- Parent: King Lludd

= Creiddylad =

Character in Welsh Arthurian folklore

Creiddylad (also known as Creirddylad, Creurdilad, Creudylad or Kreiddylat), daughter of King Lludd, is a minor character in the early medieval Welsh Arthurian tale Culhwch ac Olwen.

== Role in Welsh tradition ==
Creiddylad, daughter of Lludd Silver Hand, is a lady living at the court of King Arthur. Considered to be the most beautiful girl in the British Isles, she is loved by two of Arthur's warriors: Gwythyr and Gwyn. Her rival suitors are thrust into conflict when Gwythyr abducts her from her father's house, to which Gwyn retaliates by kidnapping her from Gwythyr.
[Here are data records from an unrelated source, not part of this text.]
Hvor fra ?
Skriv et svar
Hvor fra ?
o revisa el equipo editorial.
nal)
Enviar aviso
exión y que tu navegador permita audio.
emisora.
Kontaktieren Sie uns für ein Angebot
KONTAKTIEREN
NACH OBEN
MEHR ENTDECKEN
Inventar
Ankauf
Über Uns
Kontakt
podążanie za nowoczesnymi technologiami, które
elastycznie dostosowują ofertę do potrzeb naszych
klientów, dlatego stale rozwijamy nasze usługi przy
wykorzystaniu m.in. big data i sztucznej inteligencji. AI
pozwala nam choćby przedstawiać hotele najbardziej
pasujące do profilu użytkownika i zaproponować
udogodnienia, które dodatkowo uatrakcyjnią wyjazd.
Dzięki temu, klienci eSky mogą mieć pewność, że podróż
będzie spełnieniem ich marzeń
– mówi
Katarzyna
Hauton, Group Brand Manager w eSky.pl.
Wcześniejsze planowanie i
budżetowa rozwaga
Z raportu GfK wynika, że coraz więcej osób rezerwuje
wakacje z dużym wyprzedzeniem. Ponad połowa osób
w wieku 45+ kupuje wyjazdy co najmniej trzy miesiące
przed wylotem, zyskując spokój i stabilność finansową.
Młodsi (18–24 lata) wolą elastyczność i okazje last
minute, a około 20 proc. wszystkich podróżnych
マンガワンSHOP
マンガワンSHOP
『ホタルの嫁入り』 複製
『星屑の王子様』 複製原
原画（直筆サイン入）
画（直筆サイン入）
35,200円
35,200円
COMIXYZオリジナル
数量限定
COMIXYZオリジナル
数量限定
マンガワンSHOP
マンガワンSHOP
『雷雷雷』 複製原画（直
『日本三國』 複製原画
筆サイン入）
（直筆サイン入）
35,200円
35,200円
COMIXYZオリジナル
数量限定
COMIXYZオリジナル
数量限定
Due to Arthur's intervention in the ensuing feud, the lady Creiddylad is returned to her father and an arrangement (a dihenydd, or "fate") is made that forces the adversaries to engage in single combat for the object of their love every May Day—while she is destined to remain with her father, unmarried—until a final battle on Judgement Day, which will determine who keeps her forever.

Creiddylad has been compared to the Greek springtime goddess Persephone, who is similarly abducted by an admirer (the underworld god Hades), rescued by an intervening character (Zeus), and reunited with her family (her mother Demeter), then cursed to repeat the experience every year. Here, the warrior duo's ritual battle for possession of Creiddylad may be understood as a version of the "Holly King" myth, possibly personifying the dynamic power struggle between summer and winter.

It is also observed that the name of Creiddylad's father (Lludd) and that of Gwyn's father (Nudd) are likely cognate, which suggests that the characters are different incarnations of the pan-Celtic deity Nodons. Hence, Gwyn is often described as Creiddylad's brother.

Additionally, she is sometimes confused with the goddess Creirwy, who is also referred to as the most beautiful girl in the world.

==In literature==
=== Cordelia ===
Creiddylad is traditionally identified as the prototype of Geoffrey of Monmouth's pseudo-historical Queen Cordeilla, who is the source of William Shakespeare's heroine Cordelia (the youngest daughter of King Lear). This identification can be found in the 1833 edition of Encyclopædia Britannica. Lady Charlotte Guest, in the notes to her edition of The Mabinogion, which was first published in 1849, identifies Creiddylad, daughter of Lludd Llaw Ereint, with Cordelia, "daughter of Lludd, or Lear". In 1891, Sir John Rhys repeated this identification in Studies in the Arthurian Legend.

However, Geoffrey's Welsh translators failed to use the name Creiddylad in their Latin-to-Welsh translations of Historia Regum Britanniae, where he used Cordeilla. Further complicating the association, the legends surrounding Creiddylad and Cordelia are very different. Doubt has been cast on the linking of these two names, beyond "the string of consonants C-R-D-L".

===John Cowper Powys===
Novelist John Cowper Powys, as an admirer of both Guest's Mabinogion as well as the work of Sir John Rhys, was aware of the idea that Creiddylad can be identified with Geoffrey of Monmouth's Queen Cordelia. In A Glastonbury Romance, Cordelia Geard's name may indicate a mythological identification with Creiddylad, daughter of Lludd in The Mabinogion. In Powys's novel Porius: A Romance of the Dark Ages, which is set in Wales, Creiddylad, was the eponymous protagonist's giantess great-grandmother, as well as the name he gives to a young giantess whom he mates with.